▶ [What to produce]: List every line in this data where the string "Windows" occurs.

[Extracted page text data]
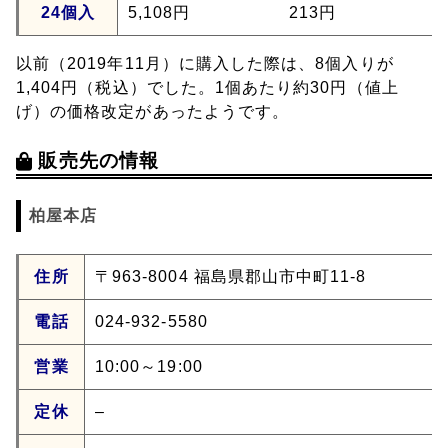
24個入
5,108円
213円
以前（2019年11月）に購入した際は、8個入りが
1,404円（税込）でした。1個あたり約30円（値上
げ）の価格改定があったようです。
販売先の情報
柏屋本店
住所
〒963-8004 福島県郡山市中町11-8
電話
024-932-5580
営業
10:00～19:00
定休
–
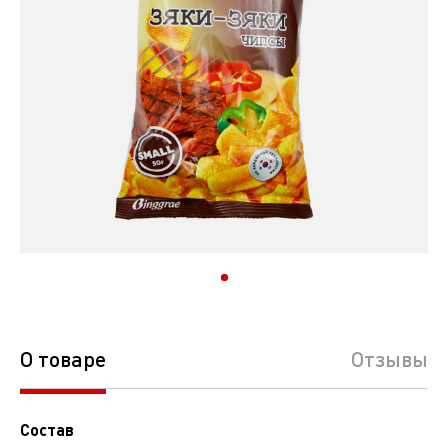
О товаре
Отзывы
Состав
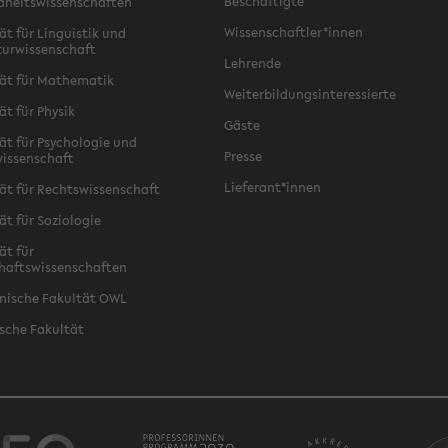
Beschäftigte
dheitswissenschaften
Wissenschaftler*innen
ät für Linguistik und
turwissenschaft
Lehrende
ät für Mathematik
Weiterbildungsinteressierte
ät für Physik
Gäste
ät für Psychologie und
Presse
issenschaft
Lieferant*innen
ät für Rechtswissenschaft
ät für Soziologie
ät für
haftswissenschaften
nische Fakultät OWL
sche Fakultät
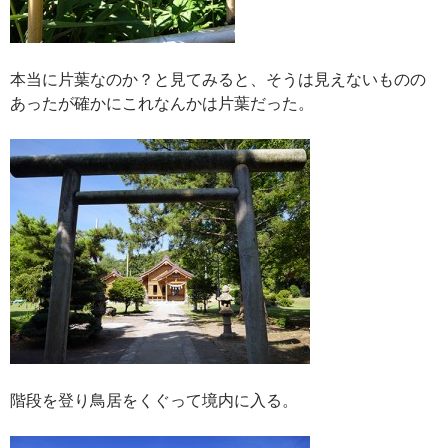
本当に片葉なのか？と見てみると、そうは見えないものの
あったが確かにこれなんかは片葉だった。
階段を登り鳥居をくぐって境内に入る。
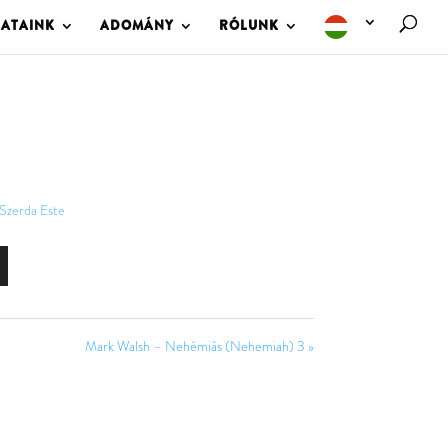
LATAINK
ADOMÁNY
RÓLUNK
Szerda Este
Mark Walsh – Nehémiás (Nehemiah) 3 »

--

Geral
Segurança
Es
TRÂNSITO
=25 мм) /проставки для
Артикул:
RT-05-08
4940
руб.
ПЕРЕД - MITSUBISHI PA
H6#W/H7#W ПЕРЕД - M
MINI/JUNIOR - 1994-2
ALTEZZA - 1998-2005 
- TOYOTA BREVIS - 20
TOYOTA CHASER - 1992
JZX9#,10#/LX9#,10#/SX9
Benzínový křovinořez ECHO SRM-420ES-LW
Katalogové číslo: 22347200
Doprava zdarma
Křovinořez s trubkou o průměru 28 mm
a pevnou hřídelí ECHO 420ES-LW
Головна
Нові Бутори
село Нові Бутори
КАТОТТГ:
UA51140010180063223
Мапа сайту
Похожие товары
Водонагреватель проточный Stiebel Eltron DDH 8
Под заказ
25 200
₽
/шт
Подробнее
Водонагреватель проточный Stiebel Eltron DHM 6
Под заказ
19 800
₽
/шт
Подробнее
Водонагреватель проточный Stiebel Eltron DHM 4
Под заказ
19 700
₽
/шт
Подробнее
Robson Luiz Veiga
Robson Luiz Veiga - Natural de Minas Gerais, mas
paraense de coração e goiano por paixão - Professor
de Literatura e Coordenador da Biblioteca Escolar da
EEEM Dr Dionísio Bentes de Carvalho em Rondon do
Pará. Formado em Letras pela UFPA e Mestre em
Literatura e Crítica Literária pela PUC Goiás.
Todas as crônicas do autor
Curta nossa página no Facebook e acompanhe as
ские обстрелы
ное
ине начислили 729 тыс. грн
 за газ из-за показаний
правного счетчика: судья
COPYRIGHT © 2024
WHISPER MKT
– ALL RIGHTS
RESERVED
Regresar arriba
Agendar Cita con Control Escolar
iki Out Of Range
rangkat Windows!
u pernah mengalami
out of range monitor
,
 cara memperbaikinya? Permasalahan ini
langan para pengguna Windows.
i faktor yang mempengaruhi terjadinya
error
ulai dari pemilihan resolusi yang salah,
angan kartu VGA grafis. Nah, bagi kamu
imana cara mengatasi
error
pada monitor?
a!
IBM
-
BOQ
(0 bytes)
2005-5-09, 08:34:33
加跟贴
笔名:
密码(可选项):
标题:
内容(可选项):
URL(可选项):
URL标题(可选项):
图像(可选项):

▶ [Solution to this exercise]:
rangkat Windows!
langan para pengguna Windows.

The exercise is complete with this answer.